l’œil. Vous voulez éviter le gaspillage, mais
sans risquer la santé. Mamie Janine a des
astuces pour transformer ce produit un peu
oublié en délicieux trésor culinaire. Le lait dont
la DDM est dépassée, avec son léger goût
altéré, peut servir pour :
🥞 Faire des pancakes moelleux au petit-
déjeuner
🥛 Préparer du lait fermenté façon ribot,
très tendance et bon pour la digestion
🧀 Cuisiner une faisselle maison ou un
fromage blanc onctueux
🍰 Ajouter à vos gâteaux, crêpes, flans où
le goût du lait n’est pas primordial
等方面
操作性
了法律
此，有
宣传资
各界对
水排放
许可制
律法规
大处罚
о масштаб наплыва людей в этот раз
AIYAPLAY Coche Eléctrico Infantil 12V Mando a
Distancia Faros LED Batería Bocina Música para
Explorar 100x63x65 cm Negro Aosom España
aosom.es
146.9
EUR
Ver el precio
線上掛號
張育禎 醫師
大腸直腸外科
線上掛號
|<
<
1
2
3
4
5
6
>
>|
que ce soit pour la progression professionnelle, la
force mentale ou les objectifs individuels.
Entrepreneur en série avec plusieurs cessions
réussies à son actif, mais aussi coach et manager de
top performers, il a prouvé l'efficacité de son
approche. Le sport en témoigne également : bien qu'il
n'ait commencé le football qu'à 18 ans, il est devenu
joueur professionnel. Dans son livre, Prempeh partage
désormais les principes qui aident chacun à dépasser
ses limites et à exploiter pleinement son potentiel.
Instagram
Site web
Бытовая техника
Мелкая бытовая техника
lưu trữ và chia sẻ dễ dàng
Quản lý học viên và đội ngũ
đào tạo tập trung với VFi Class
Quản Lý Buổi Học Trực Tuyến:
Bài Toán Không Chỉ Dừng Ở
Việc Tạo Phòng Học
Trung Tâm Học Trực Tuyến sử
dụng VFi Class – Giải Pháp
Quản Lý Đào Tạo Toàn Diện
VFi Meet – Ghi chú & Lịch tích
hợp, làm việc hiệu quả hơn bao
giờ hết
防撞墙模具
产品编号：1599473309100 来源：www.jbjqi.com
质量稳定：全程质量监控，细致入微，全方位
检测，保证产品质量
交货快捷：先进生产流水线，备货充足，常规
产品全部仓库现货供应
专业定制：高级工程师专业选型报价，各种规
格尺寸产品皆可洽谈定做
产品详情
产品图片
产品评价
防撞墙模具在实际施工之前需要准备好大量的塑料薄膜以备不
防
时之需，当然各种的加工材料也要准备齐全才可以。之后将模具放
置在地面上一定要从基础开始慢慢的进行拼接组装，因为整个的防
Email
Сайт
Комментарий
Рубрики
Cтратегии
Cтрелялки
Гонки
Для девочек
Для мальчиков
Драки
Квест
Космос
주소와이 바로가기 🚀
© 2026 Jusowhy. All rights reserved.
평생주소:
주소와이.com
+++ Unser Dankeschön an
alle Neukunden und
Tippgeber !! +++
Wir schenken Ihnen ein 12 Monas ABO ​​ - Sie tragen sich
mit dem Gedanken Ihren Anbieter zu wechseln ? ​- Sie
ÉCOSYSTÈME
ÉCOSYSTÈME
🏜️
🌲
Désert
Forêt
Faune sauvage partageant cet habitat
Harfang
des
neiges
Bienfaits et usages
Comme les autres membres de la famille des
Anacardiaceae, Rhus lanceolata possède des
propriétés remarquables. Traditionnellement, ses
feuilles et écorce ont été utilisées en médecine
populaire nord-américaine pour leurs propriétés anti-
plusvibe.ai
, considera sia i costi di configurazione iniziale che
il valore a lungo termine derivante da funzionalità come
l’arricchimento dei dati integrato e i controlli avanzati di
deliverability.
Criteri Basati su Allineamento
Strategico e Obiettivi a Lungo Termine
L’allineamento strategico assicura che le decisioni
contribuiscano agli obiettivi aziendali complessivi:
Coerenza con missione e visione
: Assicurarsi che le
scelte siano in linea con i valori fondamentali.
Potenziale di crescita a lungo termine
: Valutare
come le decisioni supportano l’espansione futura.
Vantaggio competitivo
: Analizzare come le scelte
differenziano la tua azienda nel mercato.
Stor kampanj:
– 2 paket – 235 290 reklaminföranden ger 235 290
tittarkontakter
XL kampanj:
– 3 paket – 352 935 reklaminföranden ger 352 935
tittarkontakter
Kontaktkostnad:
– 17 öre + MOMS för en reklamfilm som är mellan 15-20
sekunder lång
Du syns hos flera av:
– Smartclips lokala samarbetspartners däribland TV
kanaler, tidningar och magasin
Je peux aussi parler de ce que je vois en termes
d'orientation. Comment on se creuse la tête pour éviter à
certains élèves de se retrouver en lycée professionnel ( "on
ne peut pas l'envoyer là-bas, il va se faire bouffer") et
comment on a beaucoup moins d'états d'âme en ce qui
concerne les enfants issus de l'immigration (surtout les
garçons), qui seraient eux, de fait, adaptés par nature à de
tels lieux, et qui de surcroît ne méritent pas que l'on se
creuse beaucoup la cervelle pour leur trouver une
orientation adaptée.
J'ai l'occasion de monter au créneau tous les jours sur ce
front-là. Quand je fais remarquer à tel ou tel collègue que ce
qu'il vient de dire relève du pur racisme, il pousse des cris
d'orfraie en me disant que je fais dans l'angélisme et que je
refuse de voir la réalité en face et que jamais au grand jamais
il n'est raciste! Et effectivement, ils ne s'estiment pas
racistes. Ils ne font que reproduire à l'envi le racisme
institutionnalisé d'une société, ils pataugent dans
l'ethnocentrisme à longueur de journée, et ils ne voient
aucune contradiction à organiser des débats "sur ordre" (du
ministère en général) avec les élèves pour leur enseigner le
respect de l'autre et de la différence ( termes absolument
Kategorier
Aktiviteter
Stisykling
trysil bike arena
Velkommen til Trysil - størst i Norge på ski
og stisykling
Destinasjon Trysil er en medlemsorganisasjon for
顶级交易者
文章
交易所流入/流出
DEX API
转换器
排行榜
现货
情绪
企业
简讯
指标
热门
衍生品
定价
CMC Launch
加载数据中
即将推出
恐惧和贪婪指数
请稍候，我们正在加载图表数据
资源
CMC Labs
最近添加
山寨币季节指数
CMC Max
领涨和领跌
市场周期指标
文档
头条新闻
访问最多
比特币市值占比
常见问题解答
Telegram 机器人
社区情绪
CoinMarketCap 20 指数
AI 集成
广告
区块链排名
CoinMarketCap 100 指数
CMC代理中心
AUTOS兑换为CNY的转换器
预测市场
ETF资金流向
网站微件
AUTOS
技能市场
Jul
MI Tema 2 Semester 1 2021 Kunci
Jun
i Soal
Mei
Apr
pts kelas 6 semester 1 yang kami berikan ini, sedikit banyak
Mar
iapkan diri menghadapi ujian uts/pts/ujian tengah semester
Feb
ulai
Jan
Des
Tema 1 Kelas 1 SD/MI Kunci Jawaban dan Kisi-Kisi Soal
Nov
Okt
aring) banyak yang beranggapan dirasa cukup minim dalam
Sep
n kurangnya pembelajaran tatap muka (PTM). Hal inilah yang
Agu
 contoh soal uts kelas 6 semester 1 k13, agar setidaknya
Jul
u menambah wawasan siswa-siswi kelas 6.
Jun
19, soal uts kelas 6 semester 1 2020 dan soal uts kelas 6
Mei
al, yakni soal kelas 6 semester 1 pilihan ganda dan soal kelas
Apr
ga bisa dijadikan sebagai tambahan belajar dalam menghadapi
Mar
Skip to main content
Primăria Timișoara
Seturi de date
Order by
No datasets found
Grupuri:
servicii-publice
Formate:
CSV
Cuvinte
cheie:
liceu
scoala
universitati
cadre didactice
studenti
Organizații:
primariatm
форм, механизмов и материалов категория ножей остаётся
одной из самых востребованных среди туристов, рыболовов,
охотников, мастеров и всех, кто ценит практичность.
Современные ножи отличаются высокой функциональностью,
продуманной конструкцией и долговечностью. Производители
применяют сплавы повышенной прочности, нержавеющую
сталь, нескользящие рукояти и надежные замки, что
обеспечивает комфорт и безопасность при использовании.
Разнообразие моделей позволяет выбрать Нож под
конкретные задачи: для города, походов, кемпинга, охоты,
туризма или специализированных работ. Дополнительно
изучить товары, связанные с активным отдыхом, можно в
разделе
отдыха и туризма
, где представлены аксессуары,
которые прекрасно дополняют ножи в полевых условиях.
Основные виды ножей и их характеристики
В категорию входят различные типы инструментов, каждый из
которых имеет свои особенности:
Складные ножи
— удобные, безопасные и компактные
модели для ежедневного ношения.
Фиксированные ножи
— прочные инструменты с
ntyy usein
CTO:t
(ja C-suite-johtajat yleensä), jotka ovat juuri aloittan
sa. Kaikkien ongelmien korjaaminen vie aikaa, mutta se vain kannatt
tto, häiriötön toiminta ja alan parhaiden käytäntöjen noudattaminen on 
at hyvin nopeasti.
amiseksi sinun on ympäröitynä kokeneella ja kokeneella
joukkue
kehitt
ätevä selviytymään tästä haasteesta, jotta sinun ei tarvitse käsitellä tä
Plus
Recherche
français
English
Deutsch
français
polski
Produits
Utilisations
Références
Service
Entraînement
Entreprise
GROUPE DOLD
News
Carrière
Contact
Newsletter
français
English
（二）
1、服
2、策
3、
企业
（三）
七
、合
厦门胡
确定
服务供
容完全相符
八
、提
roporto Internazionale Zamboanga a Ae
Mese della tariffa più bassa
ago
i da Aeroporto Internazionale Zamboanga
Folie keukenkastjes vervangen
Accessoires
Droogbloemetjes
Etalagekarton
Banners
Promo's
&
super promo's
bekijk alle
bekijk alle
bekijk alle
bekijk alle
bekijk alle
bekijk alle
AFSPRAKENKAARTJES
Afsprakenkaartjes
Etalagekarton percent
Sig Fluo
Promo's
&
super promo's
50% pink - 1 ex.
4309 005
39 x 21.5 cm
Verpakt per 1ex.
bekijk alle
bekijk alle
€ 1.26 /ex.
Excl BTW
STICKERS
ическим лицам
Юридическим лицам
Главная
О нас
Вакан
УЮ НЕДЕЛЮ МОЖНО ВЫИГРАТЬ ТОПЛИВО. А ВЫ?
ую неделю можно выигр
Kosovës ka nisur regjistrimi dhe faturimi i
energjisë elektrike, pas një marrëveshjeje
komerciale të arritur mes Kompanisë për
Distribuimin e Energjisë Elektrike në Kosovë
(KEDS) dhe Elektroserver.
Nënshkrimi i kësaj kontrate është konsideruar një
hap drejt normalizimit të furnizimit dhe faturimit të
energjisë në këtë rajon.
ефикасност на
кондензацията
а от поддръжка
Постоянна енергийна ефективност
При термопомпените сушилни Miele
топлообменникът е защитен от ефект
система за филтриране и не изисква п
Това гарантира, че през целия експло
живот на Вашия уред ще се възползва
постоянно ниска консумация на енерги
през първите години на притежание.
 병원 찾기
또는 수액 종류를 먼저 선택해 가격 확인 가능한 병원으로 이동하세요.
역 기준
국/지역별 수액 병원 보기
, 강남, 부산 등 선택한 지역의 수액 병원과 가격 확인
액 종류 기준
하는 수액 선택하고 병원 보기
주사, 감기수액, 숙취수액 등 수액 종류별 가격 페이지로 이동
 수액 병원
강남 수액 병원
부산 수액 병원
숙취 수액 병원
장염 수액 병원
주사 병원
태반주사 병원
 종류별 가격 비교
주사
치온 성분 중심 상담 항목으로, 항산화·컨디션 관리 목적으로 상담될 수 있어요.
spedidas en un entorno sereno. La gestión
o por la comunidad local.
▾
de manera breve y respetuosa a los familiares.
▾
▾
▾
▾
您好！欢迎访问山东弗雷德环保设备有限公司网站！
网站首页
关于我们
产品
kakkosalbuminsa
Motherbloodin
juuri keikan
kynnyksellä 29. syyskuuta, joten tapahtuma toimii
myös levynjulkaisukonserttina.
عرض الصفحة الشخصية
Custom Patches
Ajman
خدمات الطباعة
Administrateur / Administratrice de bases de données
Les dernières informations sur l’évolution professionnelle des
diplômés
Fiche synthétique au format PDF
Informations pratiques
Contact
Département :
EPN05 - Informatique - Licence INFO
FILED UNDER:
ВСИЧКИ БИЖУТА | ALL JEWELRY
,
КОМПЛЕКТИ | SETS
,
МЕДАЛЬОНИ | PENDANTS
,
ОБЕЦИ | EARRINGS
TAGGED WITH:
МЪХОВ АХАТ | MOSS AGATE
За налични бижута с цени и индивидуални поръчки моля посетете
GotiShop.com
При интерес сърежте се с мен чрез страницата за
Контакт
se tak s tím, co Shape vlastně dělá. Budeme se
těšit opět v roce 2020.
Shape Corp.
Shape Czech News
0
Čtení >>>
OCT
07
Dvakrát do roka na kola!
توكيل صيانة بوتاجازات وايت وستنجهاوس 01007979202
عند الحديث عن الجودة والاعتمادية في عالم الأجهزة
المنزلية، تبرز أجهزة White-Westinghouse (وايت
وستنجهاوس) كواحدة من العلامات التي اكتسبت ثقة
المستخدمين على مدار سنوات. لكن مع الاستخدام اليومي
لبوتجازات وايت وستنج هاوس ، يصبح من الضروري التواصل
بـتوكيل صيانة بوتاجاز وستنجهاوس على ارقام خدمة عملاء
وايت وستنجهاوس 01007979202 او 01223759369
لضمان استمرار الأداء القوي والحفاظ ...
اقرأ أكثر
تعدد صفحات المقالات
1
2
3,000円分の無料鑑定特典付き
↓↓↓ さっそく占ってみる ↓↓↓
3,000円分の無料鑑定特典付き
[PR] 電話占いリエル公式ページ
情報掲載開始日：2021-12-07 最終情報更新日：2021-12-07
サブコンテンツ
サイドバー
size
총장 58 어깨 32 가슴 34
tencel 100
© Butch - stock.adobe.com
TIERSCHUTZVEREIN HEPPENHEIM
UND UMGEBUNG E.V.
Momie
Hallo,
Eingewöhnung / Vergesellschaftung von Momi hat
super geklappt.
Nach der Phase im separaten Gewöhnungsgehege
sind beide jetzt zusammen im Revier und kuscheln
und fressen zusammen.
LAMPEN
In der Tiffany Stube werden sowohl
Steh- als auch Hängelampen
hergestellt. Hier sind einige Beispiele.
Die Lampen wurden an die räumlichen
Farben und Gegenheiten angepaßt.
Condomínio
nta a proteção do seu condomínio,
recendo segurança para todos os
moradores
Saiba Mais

____

#### Work order
In the listing above, find the line with "УЮ НЕДЕЛЮ МОЖНО ВЫИГРАТЬ ТОПЛИВО. А ВЫ?" and the line with "Administrateur / Administratrice". Output those two lines and every line between them, exactly as written.

#### Expected answer
УЮ НЕДЕЛЮ МОЖНО ВЫИГРАТЬ ТОПЛИВО. А ВЫ?
ую неделю можно выигр
Kosovës ka nisur regjistrimi dhe faturimi i
energjisë elektrike, pas një marrëveshjeje
komerciale të arritur mes Kompanisë për
Distribuimin e Energjisë Elektrike në Kosovë
(KEDS) dhe Elektroserver.
Nënshkrimi i kësaj kontrate është konsideruar një
hap drejt normalizimit të furnizimit dhe faturimit të
energjisë në këtë rajon.
ефикасност на
кондензацията
а от поддръжка
Постоянна енергийна ефективност
При термопомпените сушилни Miele
топлообменникът е защитен от ефект
система за филтриране и не изисква п
Това гарантира, че през целия експло
живот на Вашия уред ще се възползва
постоянно ниска консумация на енерги
през първите години на притежание.
 병원 찾기
또는 수액 종류를 먼저 선택해 가격 확인 가능한 병원으로 이동하세요.
역 기준
국/지역별 수액 병원 보기
, 강남, 부산 등 선택한 지역의 수액 병원과 가격 확인
액 종류 기준
하는 수액 선택하고 병원 보기
주사, 감기수액, 숙취수액 등 수액 종류별 가격 페이지로 이동
 수액 병원
강남 수액 병원
부산 수액 병원
숙취 수액 병원
장염 수액 병원
주사 병원
태반주사 병원
 종류별 가격 비교
주사
치온 성분 중심 상담 항목으로, 항산화·컨디션 관리 목적으로 상담될 수 있어요.
spedidas en un entorno sereno. La gestión
o por la comunidad local.
▾
de manera breve y respetuosa a los familiares.
▾
▾
▾
▾
您好！欢迎访问山东弗雷德环保设备有限公司网站！
网站首页
关于我们
产品
kakkosalbuminsa
Motherbloodin
juuri keikan
kynnyksellä 29. syyskuuta, joten tapahtuma toimii
myös levynjulkaisukonserttina.
عرض الصفحة الشخصية
Custom Patches
Ajman
خدمات الطباعة
Administrateur / Administratrice de bases de données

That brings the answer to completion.